After Hi Records closed in 1979, and with the rise of disco music, Peebles took a break from the music industry to spend more time with her family. She returned in 1989 with the album Call Me, again produced by Willie Mitchell and released on his own Waylo label. During the 1990s, she released albums on Rounder Records' Bullseye Blues subsidiary label. She continued to perform, and in 2006 she released the album Brand New Classics, which consisted of re-recordings of some of her songs in an acoustic style. Peebles also joined Cyndi Lauper on a recording of "Rollin' and Tumblin'" on Lauper's 11th studio album, Memphis Blues. She gave up performing after a stroke in 2012.

==Discography==
===Studio albums===

| Year | Title | Peak chart positions |  | Record label |
| US | US R&B |
| 1969 | This Is Ann Peebles | — | — | Hi |
| 1971 | Part Time Love | — | 40 |
| 1971 | Straight from the Heart | 188 | 42 |
| 1974 | I Can't Stand the Rain | 155 | 25 |
| 1975 | Tellin' It | — | 41 |
| 1977 | If This Is Heaven | — | — |
| 1979 | The Handwriting Is on the Wall | — | — |
| 1989 | Call Me | — | — | Waylo |
| 1992 | Full Time Love | — | — | Bullseye Blues |
| 1996 | Fill This World with Love | — | — |
"—" denotes a recording that did not chart or was not released in that territory.

===Compilation albums===

| Year | Title | Record label |
| 1988 | Ann Peebles' Greatest Hits | MCA |
| 1990 | Lookin' for a Lovin | Hi/Demon |
| 1992 | Sings Soul CLassics | CEMA Special Markets |
| 1992 | Greatest Hits | Hi/Demon |
| 1995 | U.S. R&B Hits '69-'79 |
| 1995 | The Flipside of Ann Peebles |
| 1996 | St. Louis Woman/Memphis Soul |
| 1996 | The Best of Ann Peebles: The Hi Records Years | The Right Stuff/Capitol |
| 1998 | How Strong Is A Woman: The Story of Ann Peebles (1969-80) | Hi/Demon |
| 2002 | The Hi Singles A's & B's |
| 2003 | The Complete Ann Peebles on Hi Records, Volume 1: 1969-1973 |
| 2003 | The Complete Ann Peebles on Hi Records, Volume 2: 1974-1981 |
| 2006 | Original Funk Soul Sister: The Best of Ann Peebles | Music Club |
| 2015 | the essential ann peebles | Hi Recording Corp. |

===Live albums===

| Year | Title | Record label |
|---|---|---|
| 2022 (Recorded 1992) | Live in Memphis | Memphis International Records |

===Singles===

| Year | Title | Peak chart positions |  |  |  |  |
| US | US R&B | AUS | CAN | UK |
| 1969 | "Walk Away" | — | 22 | — | — | — |
| "Give Me Some Credit" | — | 45 | — | — | — |
| 1970 | "Generation Gap Between Us" | — | — | — | — | — |
| "Part Time Love" | 45 | 7 | — | 34 | — |
| 1971 | "I Pity the Fool" | 85 | 18 | — | — | — |
| "Slipped, Tripped and Fell In Love" | 113 | 42 | — | — | — |
| 1972 | "Breaking Up Somebody's Home" | 101 | 13 | — | — | — |
| "Somebody's on Your Case" | 117 | 32 | — | — | — |
| 1973 | "I'm Gonna Tear Your Playhouse Down" | 111 | 31 | — | — | — |
| "I Can't Stand the Rain" | 38 | 6 | 79 | 89 | 41 |
| 1974 | "(You Keep Me) Hangin' On" | 102 | 37 | — | — | 54 |
| "Do I Need You" | — | 57 | — | — | — |
| "Until You Came into My Life" | — | — | — | — | — |
| 1975 | "Beware" | — | 69 | — | — | — |
| "Come to Mama" | — | 62 | — | — | — |
| 1976 | "Dr.
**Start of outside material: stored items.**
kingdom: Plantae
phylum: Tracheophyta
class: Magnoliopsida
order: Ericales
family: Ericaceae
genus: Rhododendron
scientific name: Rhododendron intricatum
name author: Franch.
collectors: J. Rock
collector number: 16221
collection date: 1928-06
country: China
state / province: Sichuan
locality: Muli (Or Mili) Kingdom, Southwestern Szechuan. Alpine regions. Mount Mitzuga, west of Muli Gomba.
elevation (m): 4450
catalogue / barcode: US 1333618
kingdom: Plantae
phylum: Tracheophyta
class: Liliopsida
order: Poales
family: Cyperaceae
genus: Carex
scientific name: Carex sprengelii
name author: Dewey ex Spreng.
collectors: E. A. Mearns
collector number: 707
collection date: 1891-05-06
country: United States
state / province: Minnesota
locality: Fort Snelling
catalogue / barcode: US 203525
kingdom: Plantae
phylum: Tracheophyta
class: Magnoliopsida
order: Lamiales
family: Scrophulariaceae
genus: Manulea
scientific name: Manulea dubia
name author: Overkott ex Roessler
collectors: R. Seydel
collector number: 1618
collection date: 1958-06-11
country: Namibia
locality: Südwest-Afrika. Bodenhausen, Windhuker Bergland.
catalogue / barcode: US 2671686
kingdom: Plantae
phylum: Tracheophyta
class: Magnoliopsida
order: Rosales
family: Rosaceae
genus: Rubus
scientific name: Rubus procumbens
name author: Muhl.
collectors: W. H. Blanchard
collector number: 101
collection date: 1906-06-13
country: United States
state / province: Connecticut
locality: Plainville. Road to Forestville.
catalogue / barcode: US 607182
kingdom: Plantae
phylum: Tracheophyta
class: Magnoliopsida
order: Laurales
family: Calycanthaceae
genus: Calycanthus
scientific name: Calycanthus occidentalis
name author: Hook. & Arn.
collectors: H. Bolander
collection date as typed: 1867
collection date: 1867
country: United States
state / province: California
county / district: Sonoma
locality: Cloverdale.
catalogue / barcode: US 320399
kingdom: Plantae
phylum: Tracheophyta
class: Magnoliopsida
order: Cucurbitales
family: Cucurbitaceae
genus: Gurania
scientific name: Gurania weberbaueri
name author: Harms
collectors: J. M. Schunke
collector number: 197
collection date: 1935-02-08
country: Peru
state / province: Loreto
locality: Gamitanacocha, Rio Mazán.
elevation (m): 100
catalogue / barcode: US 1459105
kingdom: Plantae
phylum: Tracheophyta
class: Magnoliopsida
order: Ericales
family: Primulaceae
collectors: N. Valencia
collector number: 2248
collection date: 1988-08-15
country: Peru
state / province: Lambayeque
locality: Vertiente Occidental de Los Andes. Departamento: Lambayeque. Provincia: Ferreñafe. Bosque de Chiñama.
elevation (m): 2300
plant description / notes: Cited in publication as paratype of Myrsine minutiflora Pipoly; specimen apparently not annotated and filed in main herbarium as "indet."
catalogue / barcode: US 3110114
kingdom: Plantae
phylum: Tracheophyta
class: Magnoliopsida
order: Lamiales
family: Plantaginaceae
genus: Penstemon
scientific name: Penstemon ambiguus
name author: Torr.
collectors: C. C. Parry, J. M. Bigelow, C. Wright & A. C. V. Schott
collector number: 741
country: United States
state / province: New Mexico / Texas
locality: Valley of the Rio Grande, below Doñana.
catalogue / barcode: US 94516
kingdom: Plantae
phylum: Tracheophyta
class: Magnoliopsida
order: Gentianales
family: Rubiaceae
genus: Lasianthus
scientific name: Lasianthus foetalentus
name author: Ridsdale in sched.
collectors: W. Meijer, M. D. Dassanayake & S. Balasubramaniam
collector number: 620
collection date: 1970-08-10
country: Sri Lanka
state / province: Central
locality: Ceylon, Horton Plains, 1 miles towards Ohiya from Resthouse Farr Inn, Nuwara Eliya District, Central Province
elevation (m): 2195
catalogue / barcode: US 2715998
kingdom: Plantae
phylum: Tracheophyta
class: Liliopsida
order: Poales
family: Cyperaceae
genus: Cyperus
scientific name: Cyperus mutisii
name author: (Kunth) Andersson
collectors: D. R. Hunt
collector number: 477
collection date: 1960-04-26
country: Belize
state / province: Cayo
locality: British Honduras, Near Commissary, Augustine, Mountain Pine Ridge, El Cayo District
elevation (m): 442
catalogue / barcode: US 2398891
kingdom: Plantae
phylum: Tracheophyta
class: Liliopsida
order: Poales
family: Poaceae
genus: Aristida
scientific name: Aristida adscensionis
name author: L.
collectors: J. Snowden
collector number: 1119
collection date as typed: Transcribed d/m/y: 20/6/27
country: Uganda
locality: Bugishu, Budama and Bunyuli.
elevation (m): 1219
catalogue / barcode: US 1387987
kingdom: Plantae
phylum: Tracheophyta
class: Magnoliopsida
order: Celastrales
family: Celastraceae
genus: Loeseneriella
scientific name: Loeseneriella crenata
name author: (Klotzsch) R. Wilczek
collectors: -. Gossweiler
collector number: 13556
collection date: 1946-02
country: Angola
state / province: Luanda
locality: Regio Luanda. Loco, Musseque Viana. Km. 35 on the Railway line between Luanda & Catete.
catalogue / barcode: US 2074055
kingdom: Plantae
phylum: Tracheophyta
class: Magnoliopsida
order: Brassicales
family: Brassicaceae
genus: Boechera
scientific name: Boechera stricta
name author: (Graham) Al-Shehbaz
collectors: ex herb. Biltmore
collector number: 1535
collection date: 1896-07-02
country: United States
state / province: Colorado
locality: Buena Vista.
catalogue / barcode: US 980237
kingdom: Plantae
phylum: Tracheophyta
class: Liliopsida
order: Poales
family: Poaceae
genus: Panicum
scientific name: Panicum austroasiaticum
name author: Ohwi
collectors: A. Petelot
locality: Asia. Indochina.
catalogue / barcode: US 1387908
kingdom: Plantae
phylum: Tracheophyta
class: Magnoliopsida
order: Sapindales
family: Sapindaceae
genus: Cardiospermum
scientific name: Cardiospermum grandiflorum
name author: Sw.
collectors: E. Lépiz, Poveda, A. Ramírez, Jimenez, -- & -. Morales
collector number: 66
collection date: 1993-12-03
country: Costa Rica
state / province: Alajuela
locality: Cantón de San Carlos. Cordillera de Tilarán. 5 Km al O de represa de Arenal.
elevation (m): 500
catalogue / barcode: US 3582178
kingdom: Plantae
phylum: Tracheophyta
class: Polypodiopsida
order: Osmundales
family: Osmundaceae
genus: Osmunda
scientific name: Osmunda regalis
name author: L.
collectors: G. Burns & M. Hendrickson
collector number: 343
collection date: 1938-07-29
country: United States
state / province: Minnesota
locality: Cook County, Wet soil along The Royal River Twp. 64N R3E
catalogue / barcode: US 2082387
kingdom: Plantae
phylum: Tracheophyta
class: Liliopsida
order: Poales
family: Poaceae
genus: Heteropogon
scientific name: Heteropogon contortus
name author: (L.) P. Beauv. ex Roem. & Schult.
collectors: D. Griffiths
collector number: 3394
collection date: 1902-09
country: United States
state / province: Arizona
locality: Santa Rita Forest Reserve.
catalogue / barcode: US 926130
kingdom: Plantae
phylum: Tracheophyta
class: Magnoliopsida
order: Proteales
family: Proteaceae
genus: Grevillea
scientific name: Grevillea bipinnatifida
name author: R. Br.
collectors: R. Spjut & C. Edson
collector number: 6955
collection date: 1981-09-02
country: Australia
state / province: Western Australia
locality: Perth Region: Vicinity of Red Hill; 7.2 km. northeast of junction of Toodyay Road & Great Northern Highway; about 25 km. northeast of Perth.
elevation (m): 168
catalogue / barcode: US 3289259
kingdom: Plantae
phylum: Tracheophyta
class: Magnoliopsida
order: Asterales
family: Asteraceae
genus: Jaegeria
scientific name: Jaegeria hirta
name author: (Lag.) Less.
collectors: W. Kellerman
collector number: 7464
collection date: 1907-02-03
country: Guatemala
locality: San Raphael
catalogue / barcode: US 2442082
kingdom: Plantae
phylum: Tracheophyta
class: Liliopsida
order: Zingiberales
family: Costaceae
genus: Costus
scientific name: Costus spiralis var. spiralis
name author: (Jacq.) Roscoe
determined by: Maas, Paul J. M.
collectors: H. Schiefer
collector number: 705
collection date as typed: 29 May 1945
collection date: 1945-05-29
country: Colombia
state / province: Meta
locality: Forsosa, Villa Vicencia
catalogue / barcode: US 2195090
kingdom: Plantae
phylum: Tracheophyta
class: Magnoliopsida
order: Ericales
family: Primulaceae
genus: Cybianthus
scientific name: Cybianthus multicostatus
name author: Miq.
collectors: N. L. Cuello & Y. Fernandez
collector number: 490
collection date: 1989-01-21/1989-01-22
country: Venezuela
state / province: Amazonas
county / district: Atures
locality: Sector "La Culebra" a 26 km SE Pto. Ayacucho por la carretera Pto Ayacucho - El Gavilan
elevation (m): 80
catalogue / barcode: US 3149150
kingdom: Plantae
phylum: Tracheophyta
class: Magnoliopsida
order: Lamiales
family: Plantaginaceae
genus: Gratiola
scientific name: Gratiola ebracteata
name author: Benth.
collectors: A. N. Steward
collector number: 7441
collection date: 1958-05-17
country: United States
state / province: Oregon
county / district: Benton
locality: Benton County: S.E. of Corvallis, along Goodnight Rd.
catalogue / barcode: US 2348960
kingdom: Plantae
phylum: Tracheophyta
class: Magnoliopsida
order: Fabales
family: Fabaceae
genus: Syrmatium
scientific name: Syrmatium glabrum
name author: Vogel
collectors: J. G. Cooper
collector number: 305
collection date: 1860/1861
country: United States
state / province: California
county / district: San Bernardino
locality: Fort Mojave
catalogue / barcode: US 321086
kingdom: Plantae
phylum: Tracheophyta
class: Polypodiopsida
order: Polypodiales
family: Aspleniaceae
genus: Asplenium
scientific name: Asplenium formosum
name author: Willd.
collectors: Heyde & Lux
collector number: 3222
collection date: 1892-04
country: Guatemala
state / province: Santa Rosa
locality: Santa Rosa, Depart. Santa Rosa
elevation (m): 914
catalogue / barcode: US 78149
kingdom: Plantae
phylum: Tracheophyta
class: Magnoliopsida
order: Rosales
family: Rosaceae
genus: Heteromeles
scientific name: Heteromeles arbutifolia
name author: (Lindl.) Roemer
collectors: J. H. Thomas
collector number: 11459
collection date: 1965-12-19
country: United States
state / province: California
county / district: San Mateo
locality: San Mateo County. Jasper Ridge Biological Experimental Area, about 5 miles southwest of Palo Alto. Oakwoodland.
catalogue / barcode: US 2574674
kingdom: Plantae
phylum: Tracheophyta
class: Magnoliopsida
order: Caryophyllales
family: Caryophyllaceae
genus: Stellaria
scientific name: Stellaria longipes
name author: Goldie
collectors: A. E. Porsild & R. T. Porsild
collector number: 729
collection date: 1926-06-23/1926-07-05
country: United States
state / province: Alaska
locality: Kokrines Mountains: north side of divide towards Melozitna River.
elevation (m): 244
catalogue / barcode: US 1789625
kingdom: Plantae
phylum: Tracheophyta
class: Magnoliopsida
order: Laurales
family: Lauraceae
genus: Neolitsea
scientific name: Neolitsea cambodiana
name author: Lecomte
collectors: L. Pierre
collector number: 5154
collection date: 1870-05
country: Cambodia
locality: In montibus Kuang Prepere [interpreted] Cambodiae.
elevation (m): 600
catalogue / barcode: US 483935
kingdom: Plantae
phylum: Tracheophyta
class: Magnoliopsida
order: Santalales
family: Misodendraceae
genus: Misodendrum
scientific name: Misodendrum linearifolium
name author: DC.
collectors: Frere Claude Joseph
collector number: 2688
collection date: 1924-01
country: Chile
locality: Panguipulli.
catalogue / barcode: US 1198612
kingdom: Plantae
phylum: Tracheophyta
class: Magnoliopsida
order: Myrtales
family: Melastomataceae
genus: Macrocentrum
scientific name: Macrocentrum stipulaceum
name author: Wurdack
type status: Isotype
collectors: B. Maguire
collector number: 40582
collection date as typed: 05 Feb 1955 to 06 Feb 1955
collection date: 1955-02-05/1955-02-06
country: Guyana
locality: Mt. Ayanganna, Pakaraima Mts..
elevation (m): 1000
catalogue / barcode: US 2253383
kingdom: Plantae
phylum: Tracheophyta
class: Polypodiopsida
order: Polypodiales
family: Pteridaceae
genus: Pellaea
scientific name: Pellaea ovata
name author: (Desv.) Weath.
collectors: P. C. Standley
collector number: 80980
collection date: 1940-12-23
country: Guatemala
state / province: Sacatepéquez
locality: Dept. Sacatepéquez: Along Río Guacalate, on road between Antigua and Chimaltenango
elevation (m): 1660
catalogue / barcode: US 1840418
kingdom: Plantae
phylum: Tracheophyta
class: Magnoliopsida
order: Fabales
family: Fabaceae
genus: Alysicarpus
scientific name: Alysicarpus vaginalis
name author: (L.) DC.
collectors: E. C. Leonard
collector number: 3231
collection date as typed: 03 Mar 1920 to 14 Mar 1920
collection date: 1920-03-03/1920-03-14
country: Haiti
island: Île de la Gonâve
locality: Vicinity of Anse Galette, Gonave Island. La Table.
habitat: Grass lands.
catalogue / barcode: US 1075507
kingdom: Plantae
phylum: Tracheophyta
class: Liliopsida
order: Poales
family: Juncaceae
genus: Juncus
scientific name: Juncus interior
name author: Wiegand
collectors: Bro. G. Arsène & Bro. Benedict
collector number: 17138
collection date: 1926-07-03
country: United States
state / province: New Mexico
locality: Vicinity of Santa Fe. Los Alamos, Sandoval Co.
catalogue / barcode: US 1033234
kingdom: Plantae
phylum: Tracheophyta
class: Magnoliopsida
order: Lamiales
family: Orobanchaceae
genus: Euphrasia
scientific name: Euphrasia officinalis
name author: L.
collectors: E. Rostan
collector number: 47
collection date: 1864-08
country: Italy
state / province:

Love Power" | — | 57 | — | — | — |
| "I Needed Somebody" | — | — | — | — | — |
| "Fill This World with Love" | — | 96 | — | — | — |
| 1977 | "If This Is Heaven" | — | 64 | — | — | — |
| 1978 | "Old Man with Young Ideas" | — | 54 | — | — | — |
| "I Didn't Take Your Man" | — | 55 | — | — | — |
| 1979 | "If You Got the Time (I've Got the Love)" | — | 95 | — | — | — |
| 1980 | "Heartaches" | — | — | — | — | — |
| 1981 | "Mon Belle - Amour" (with Don Bryant) | — | — | — | — | — |
"—" denotes a recording that did not chart or was not released in that territory.

==In popular culture==
Her name appears in the lyrics of the Le Tigre song "Hot Topic".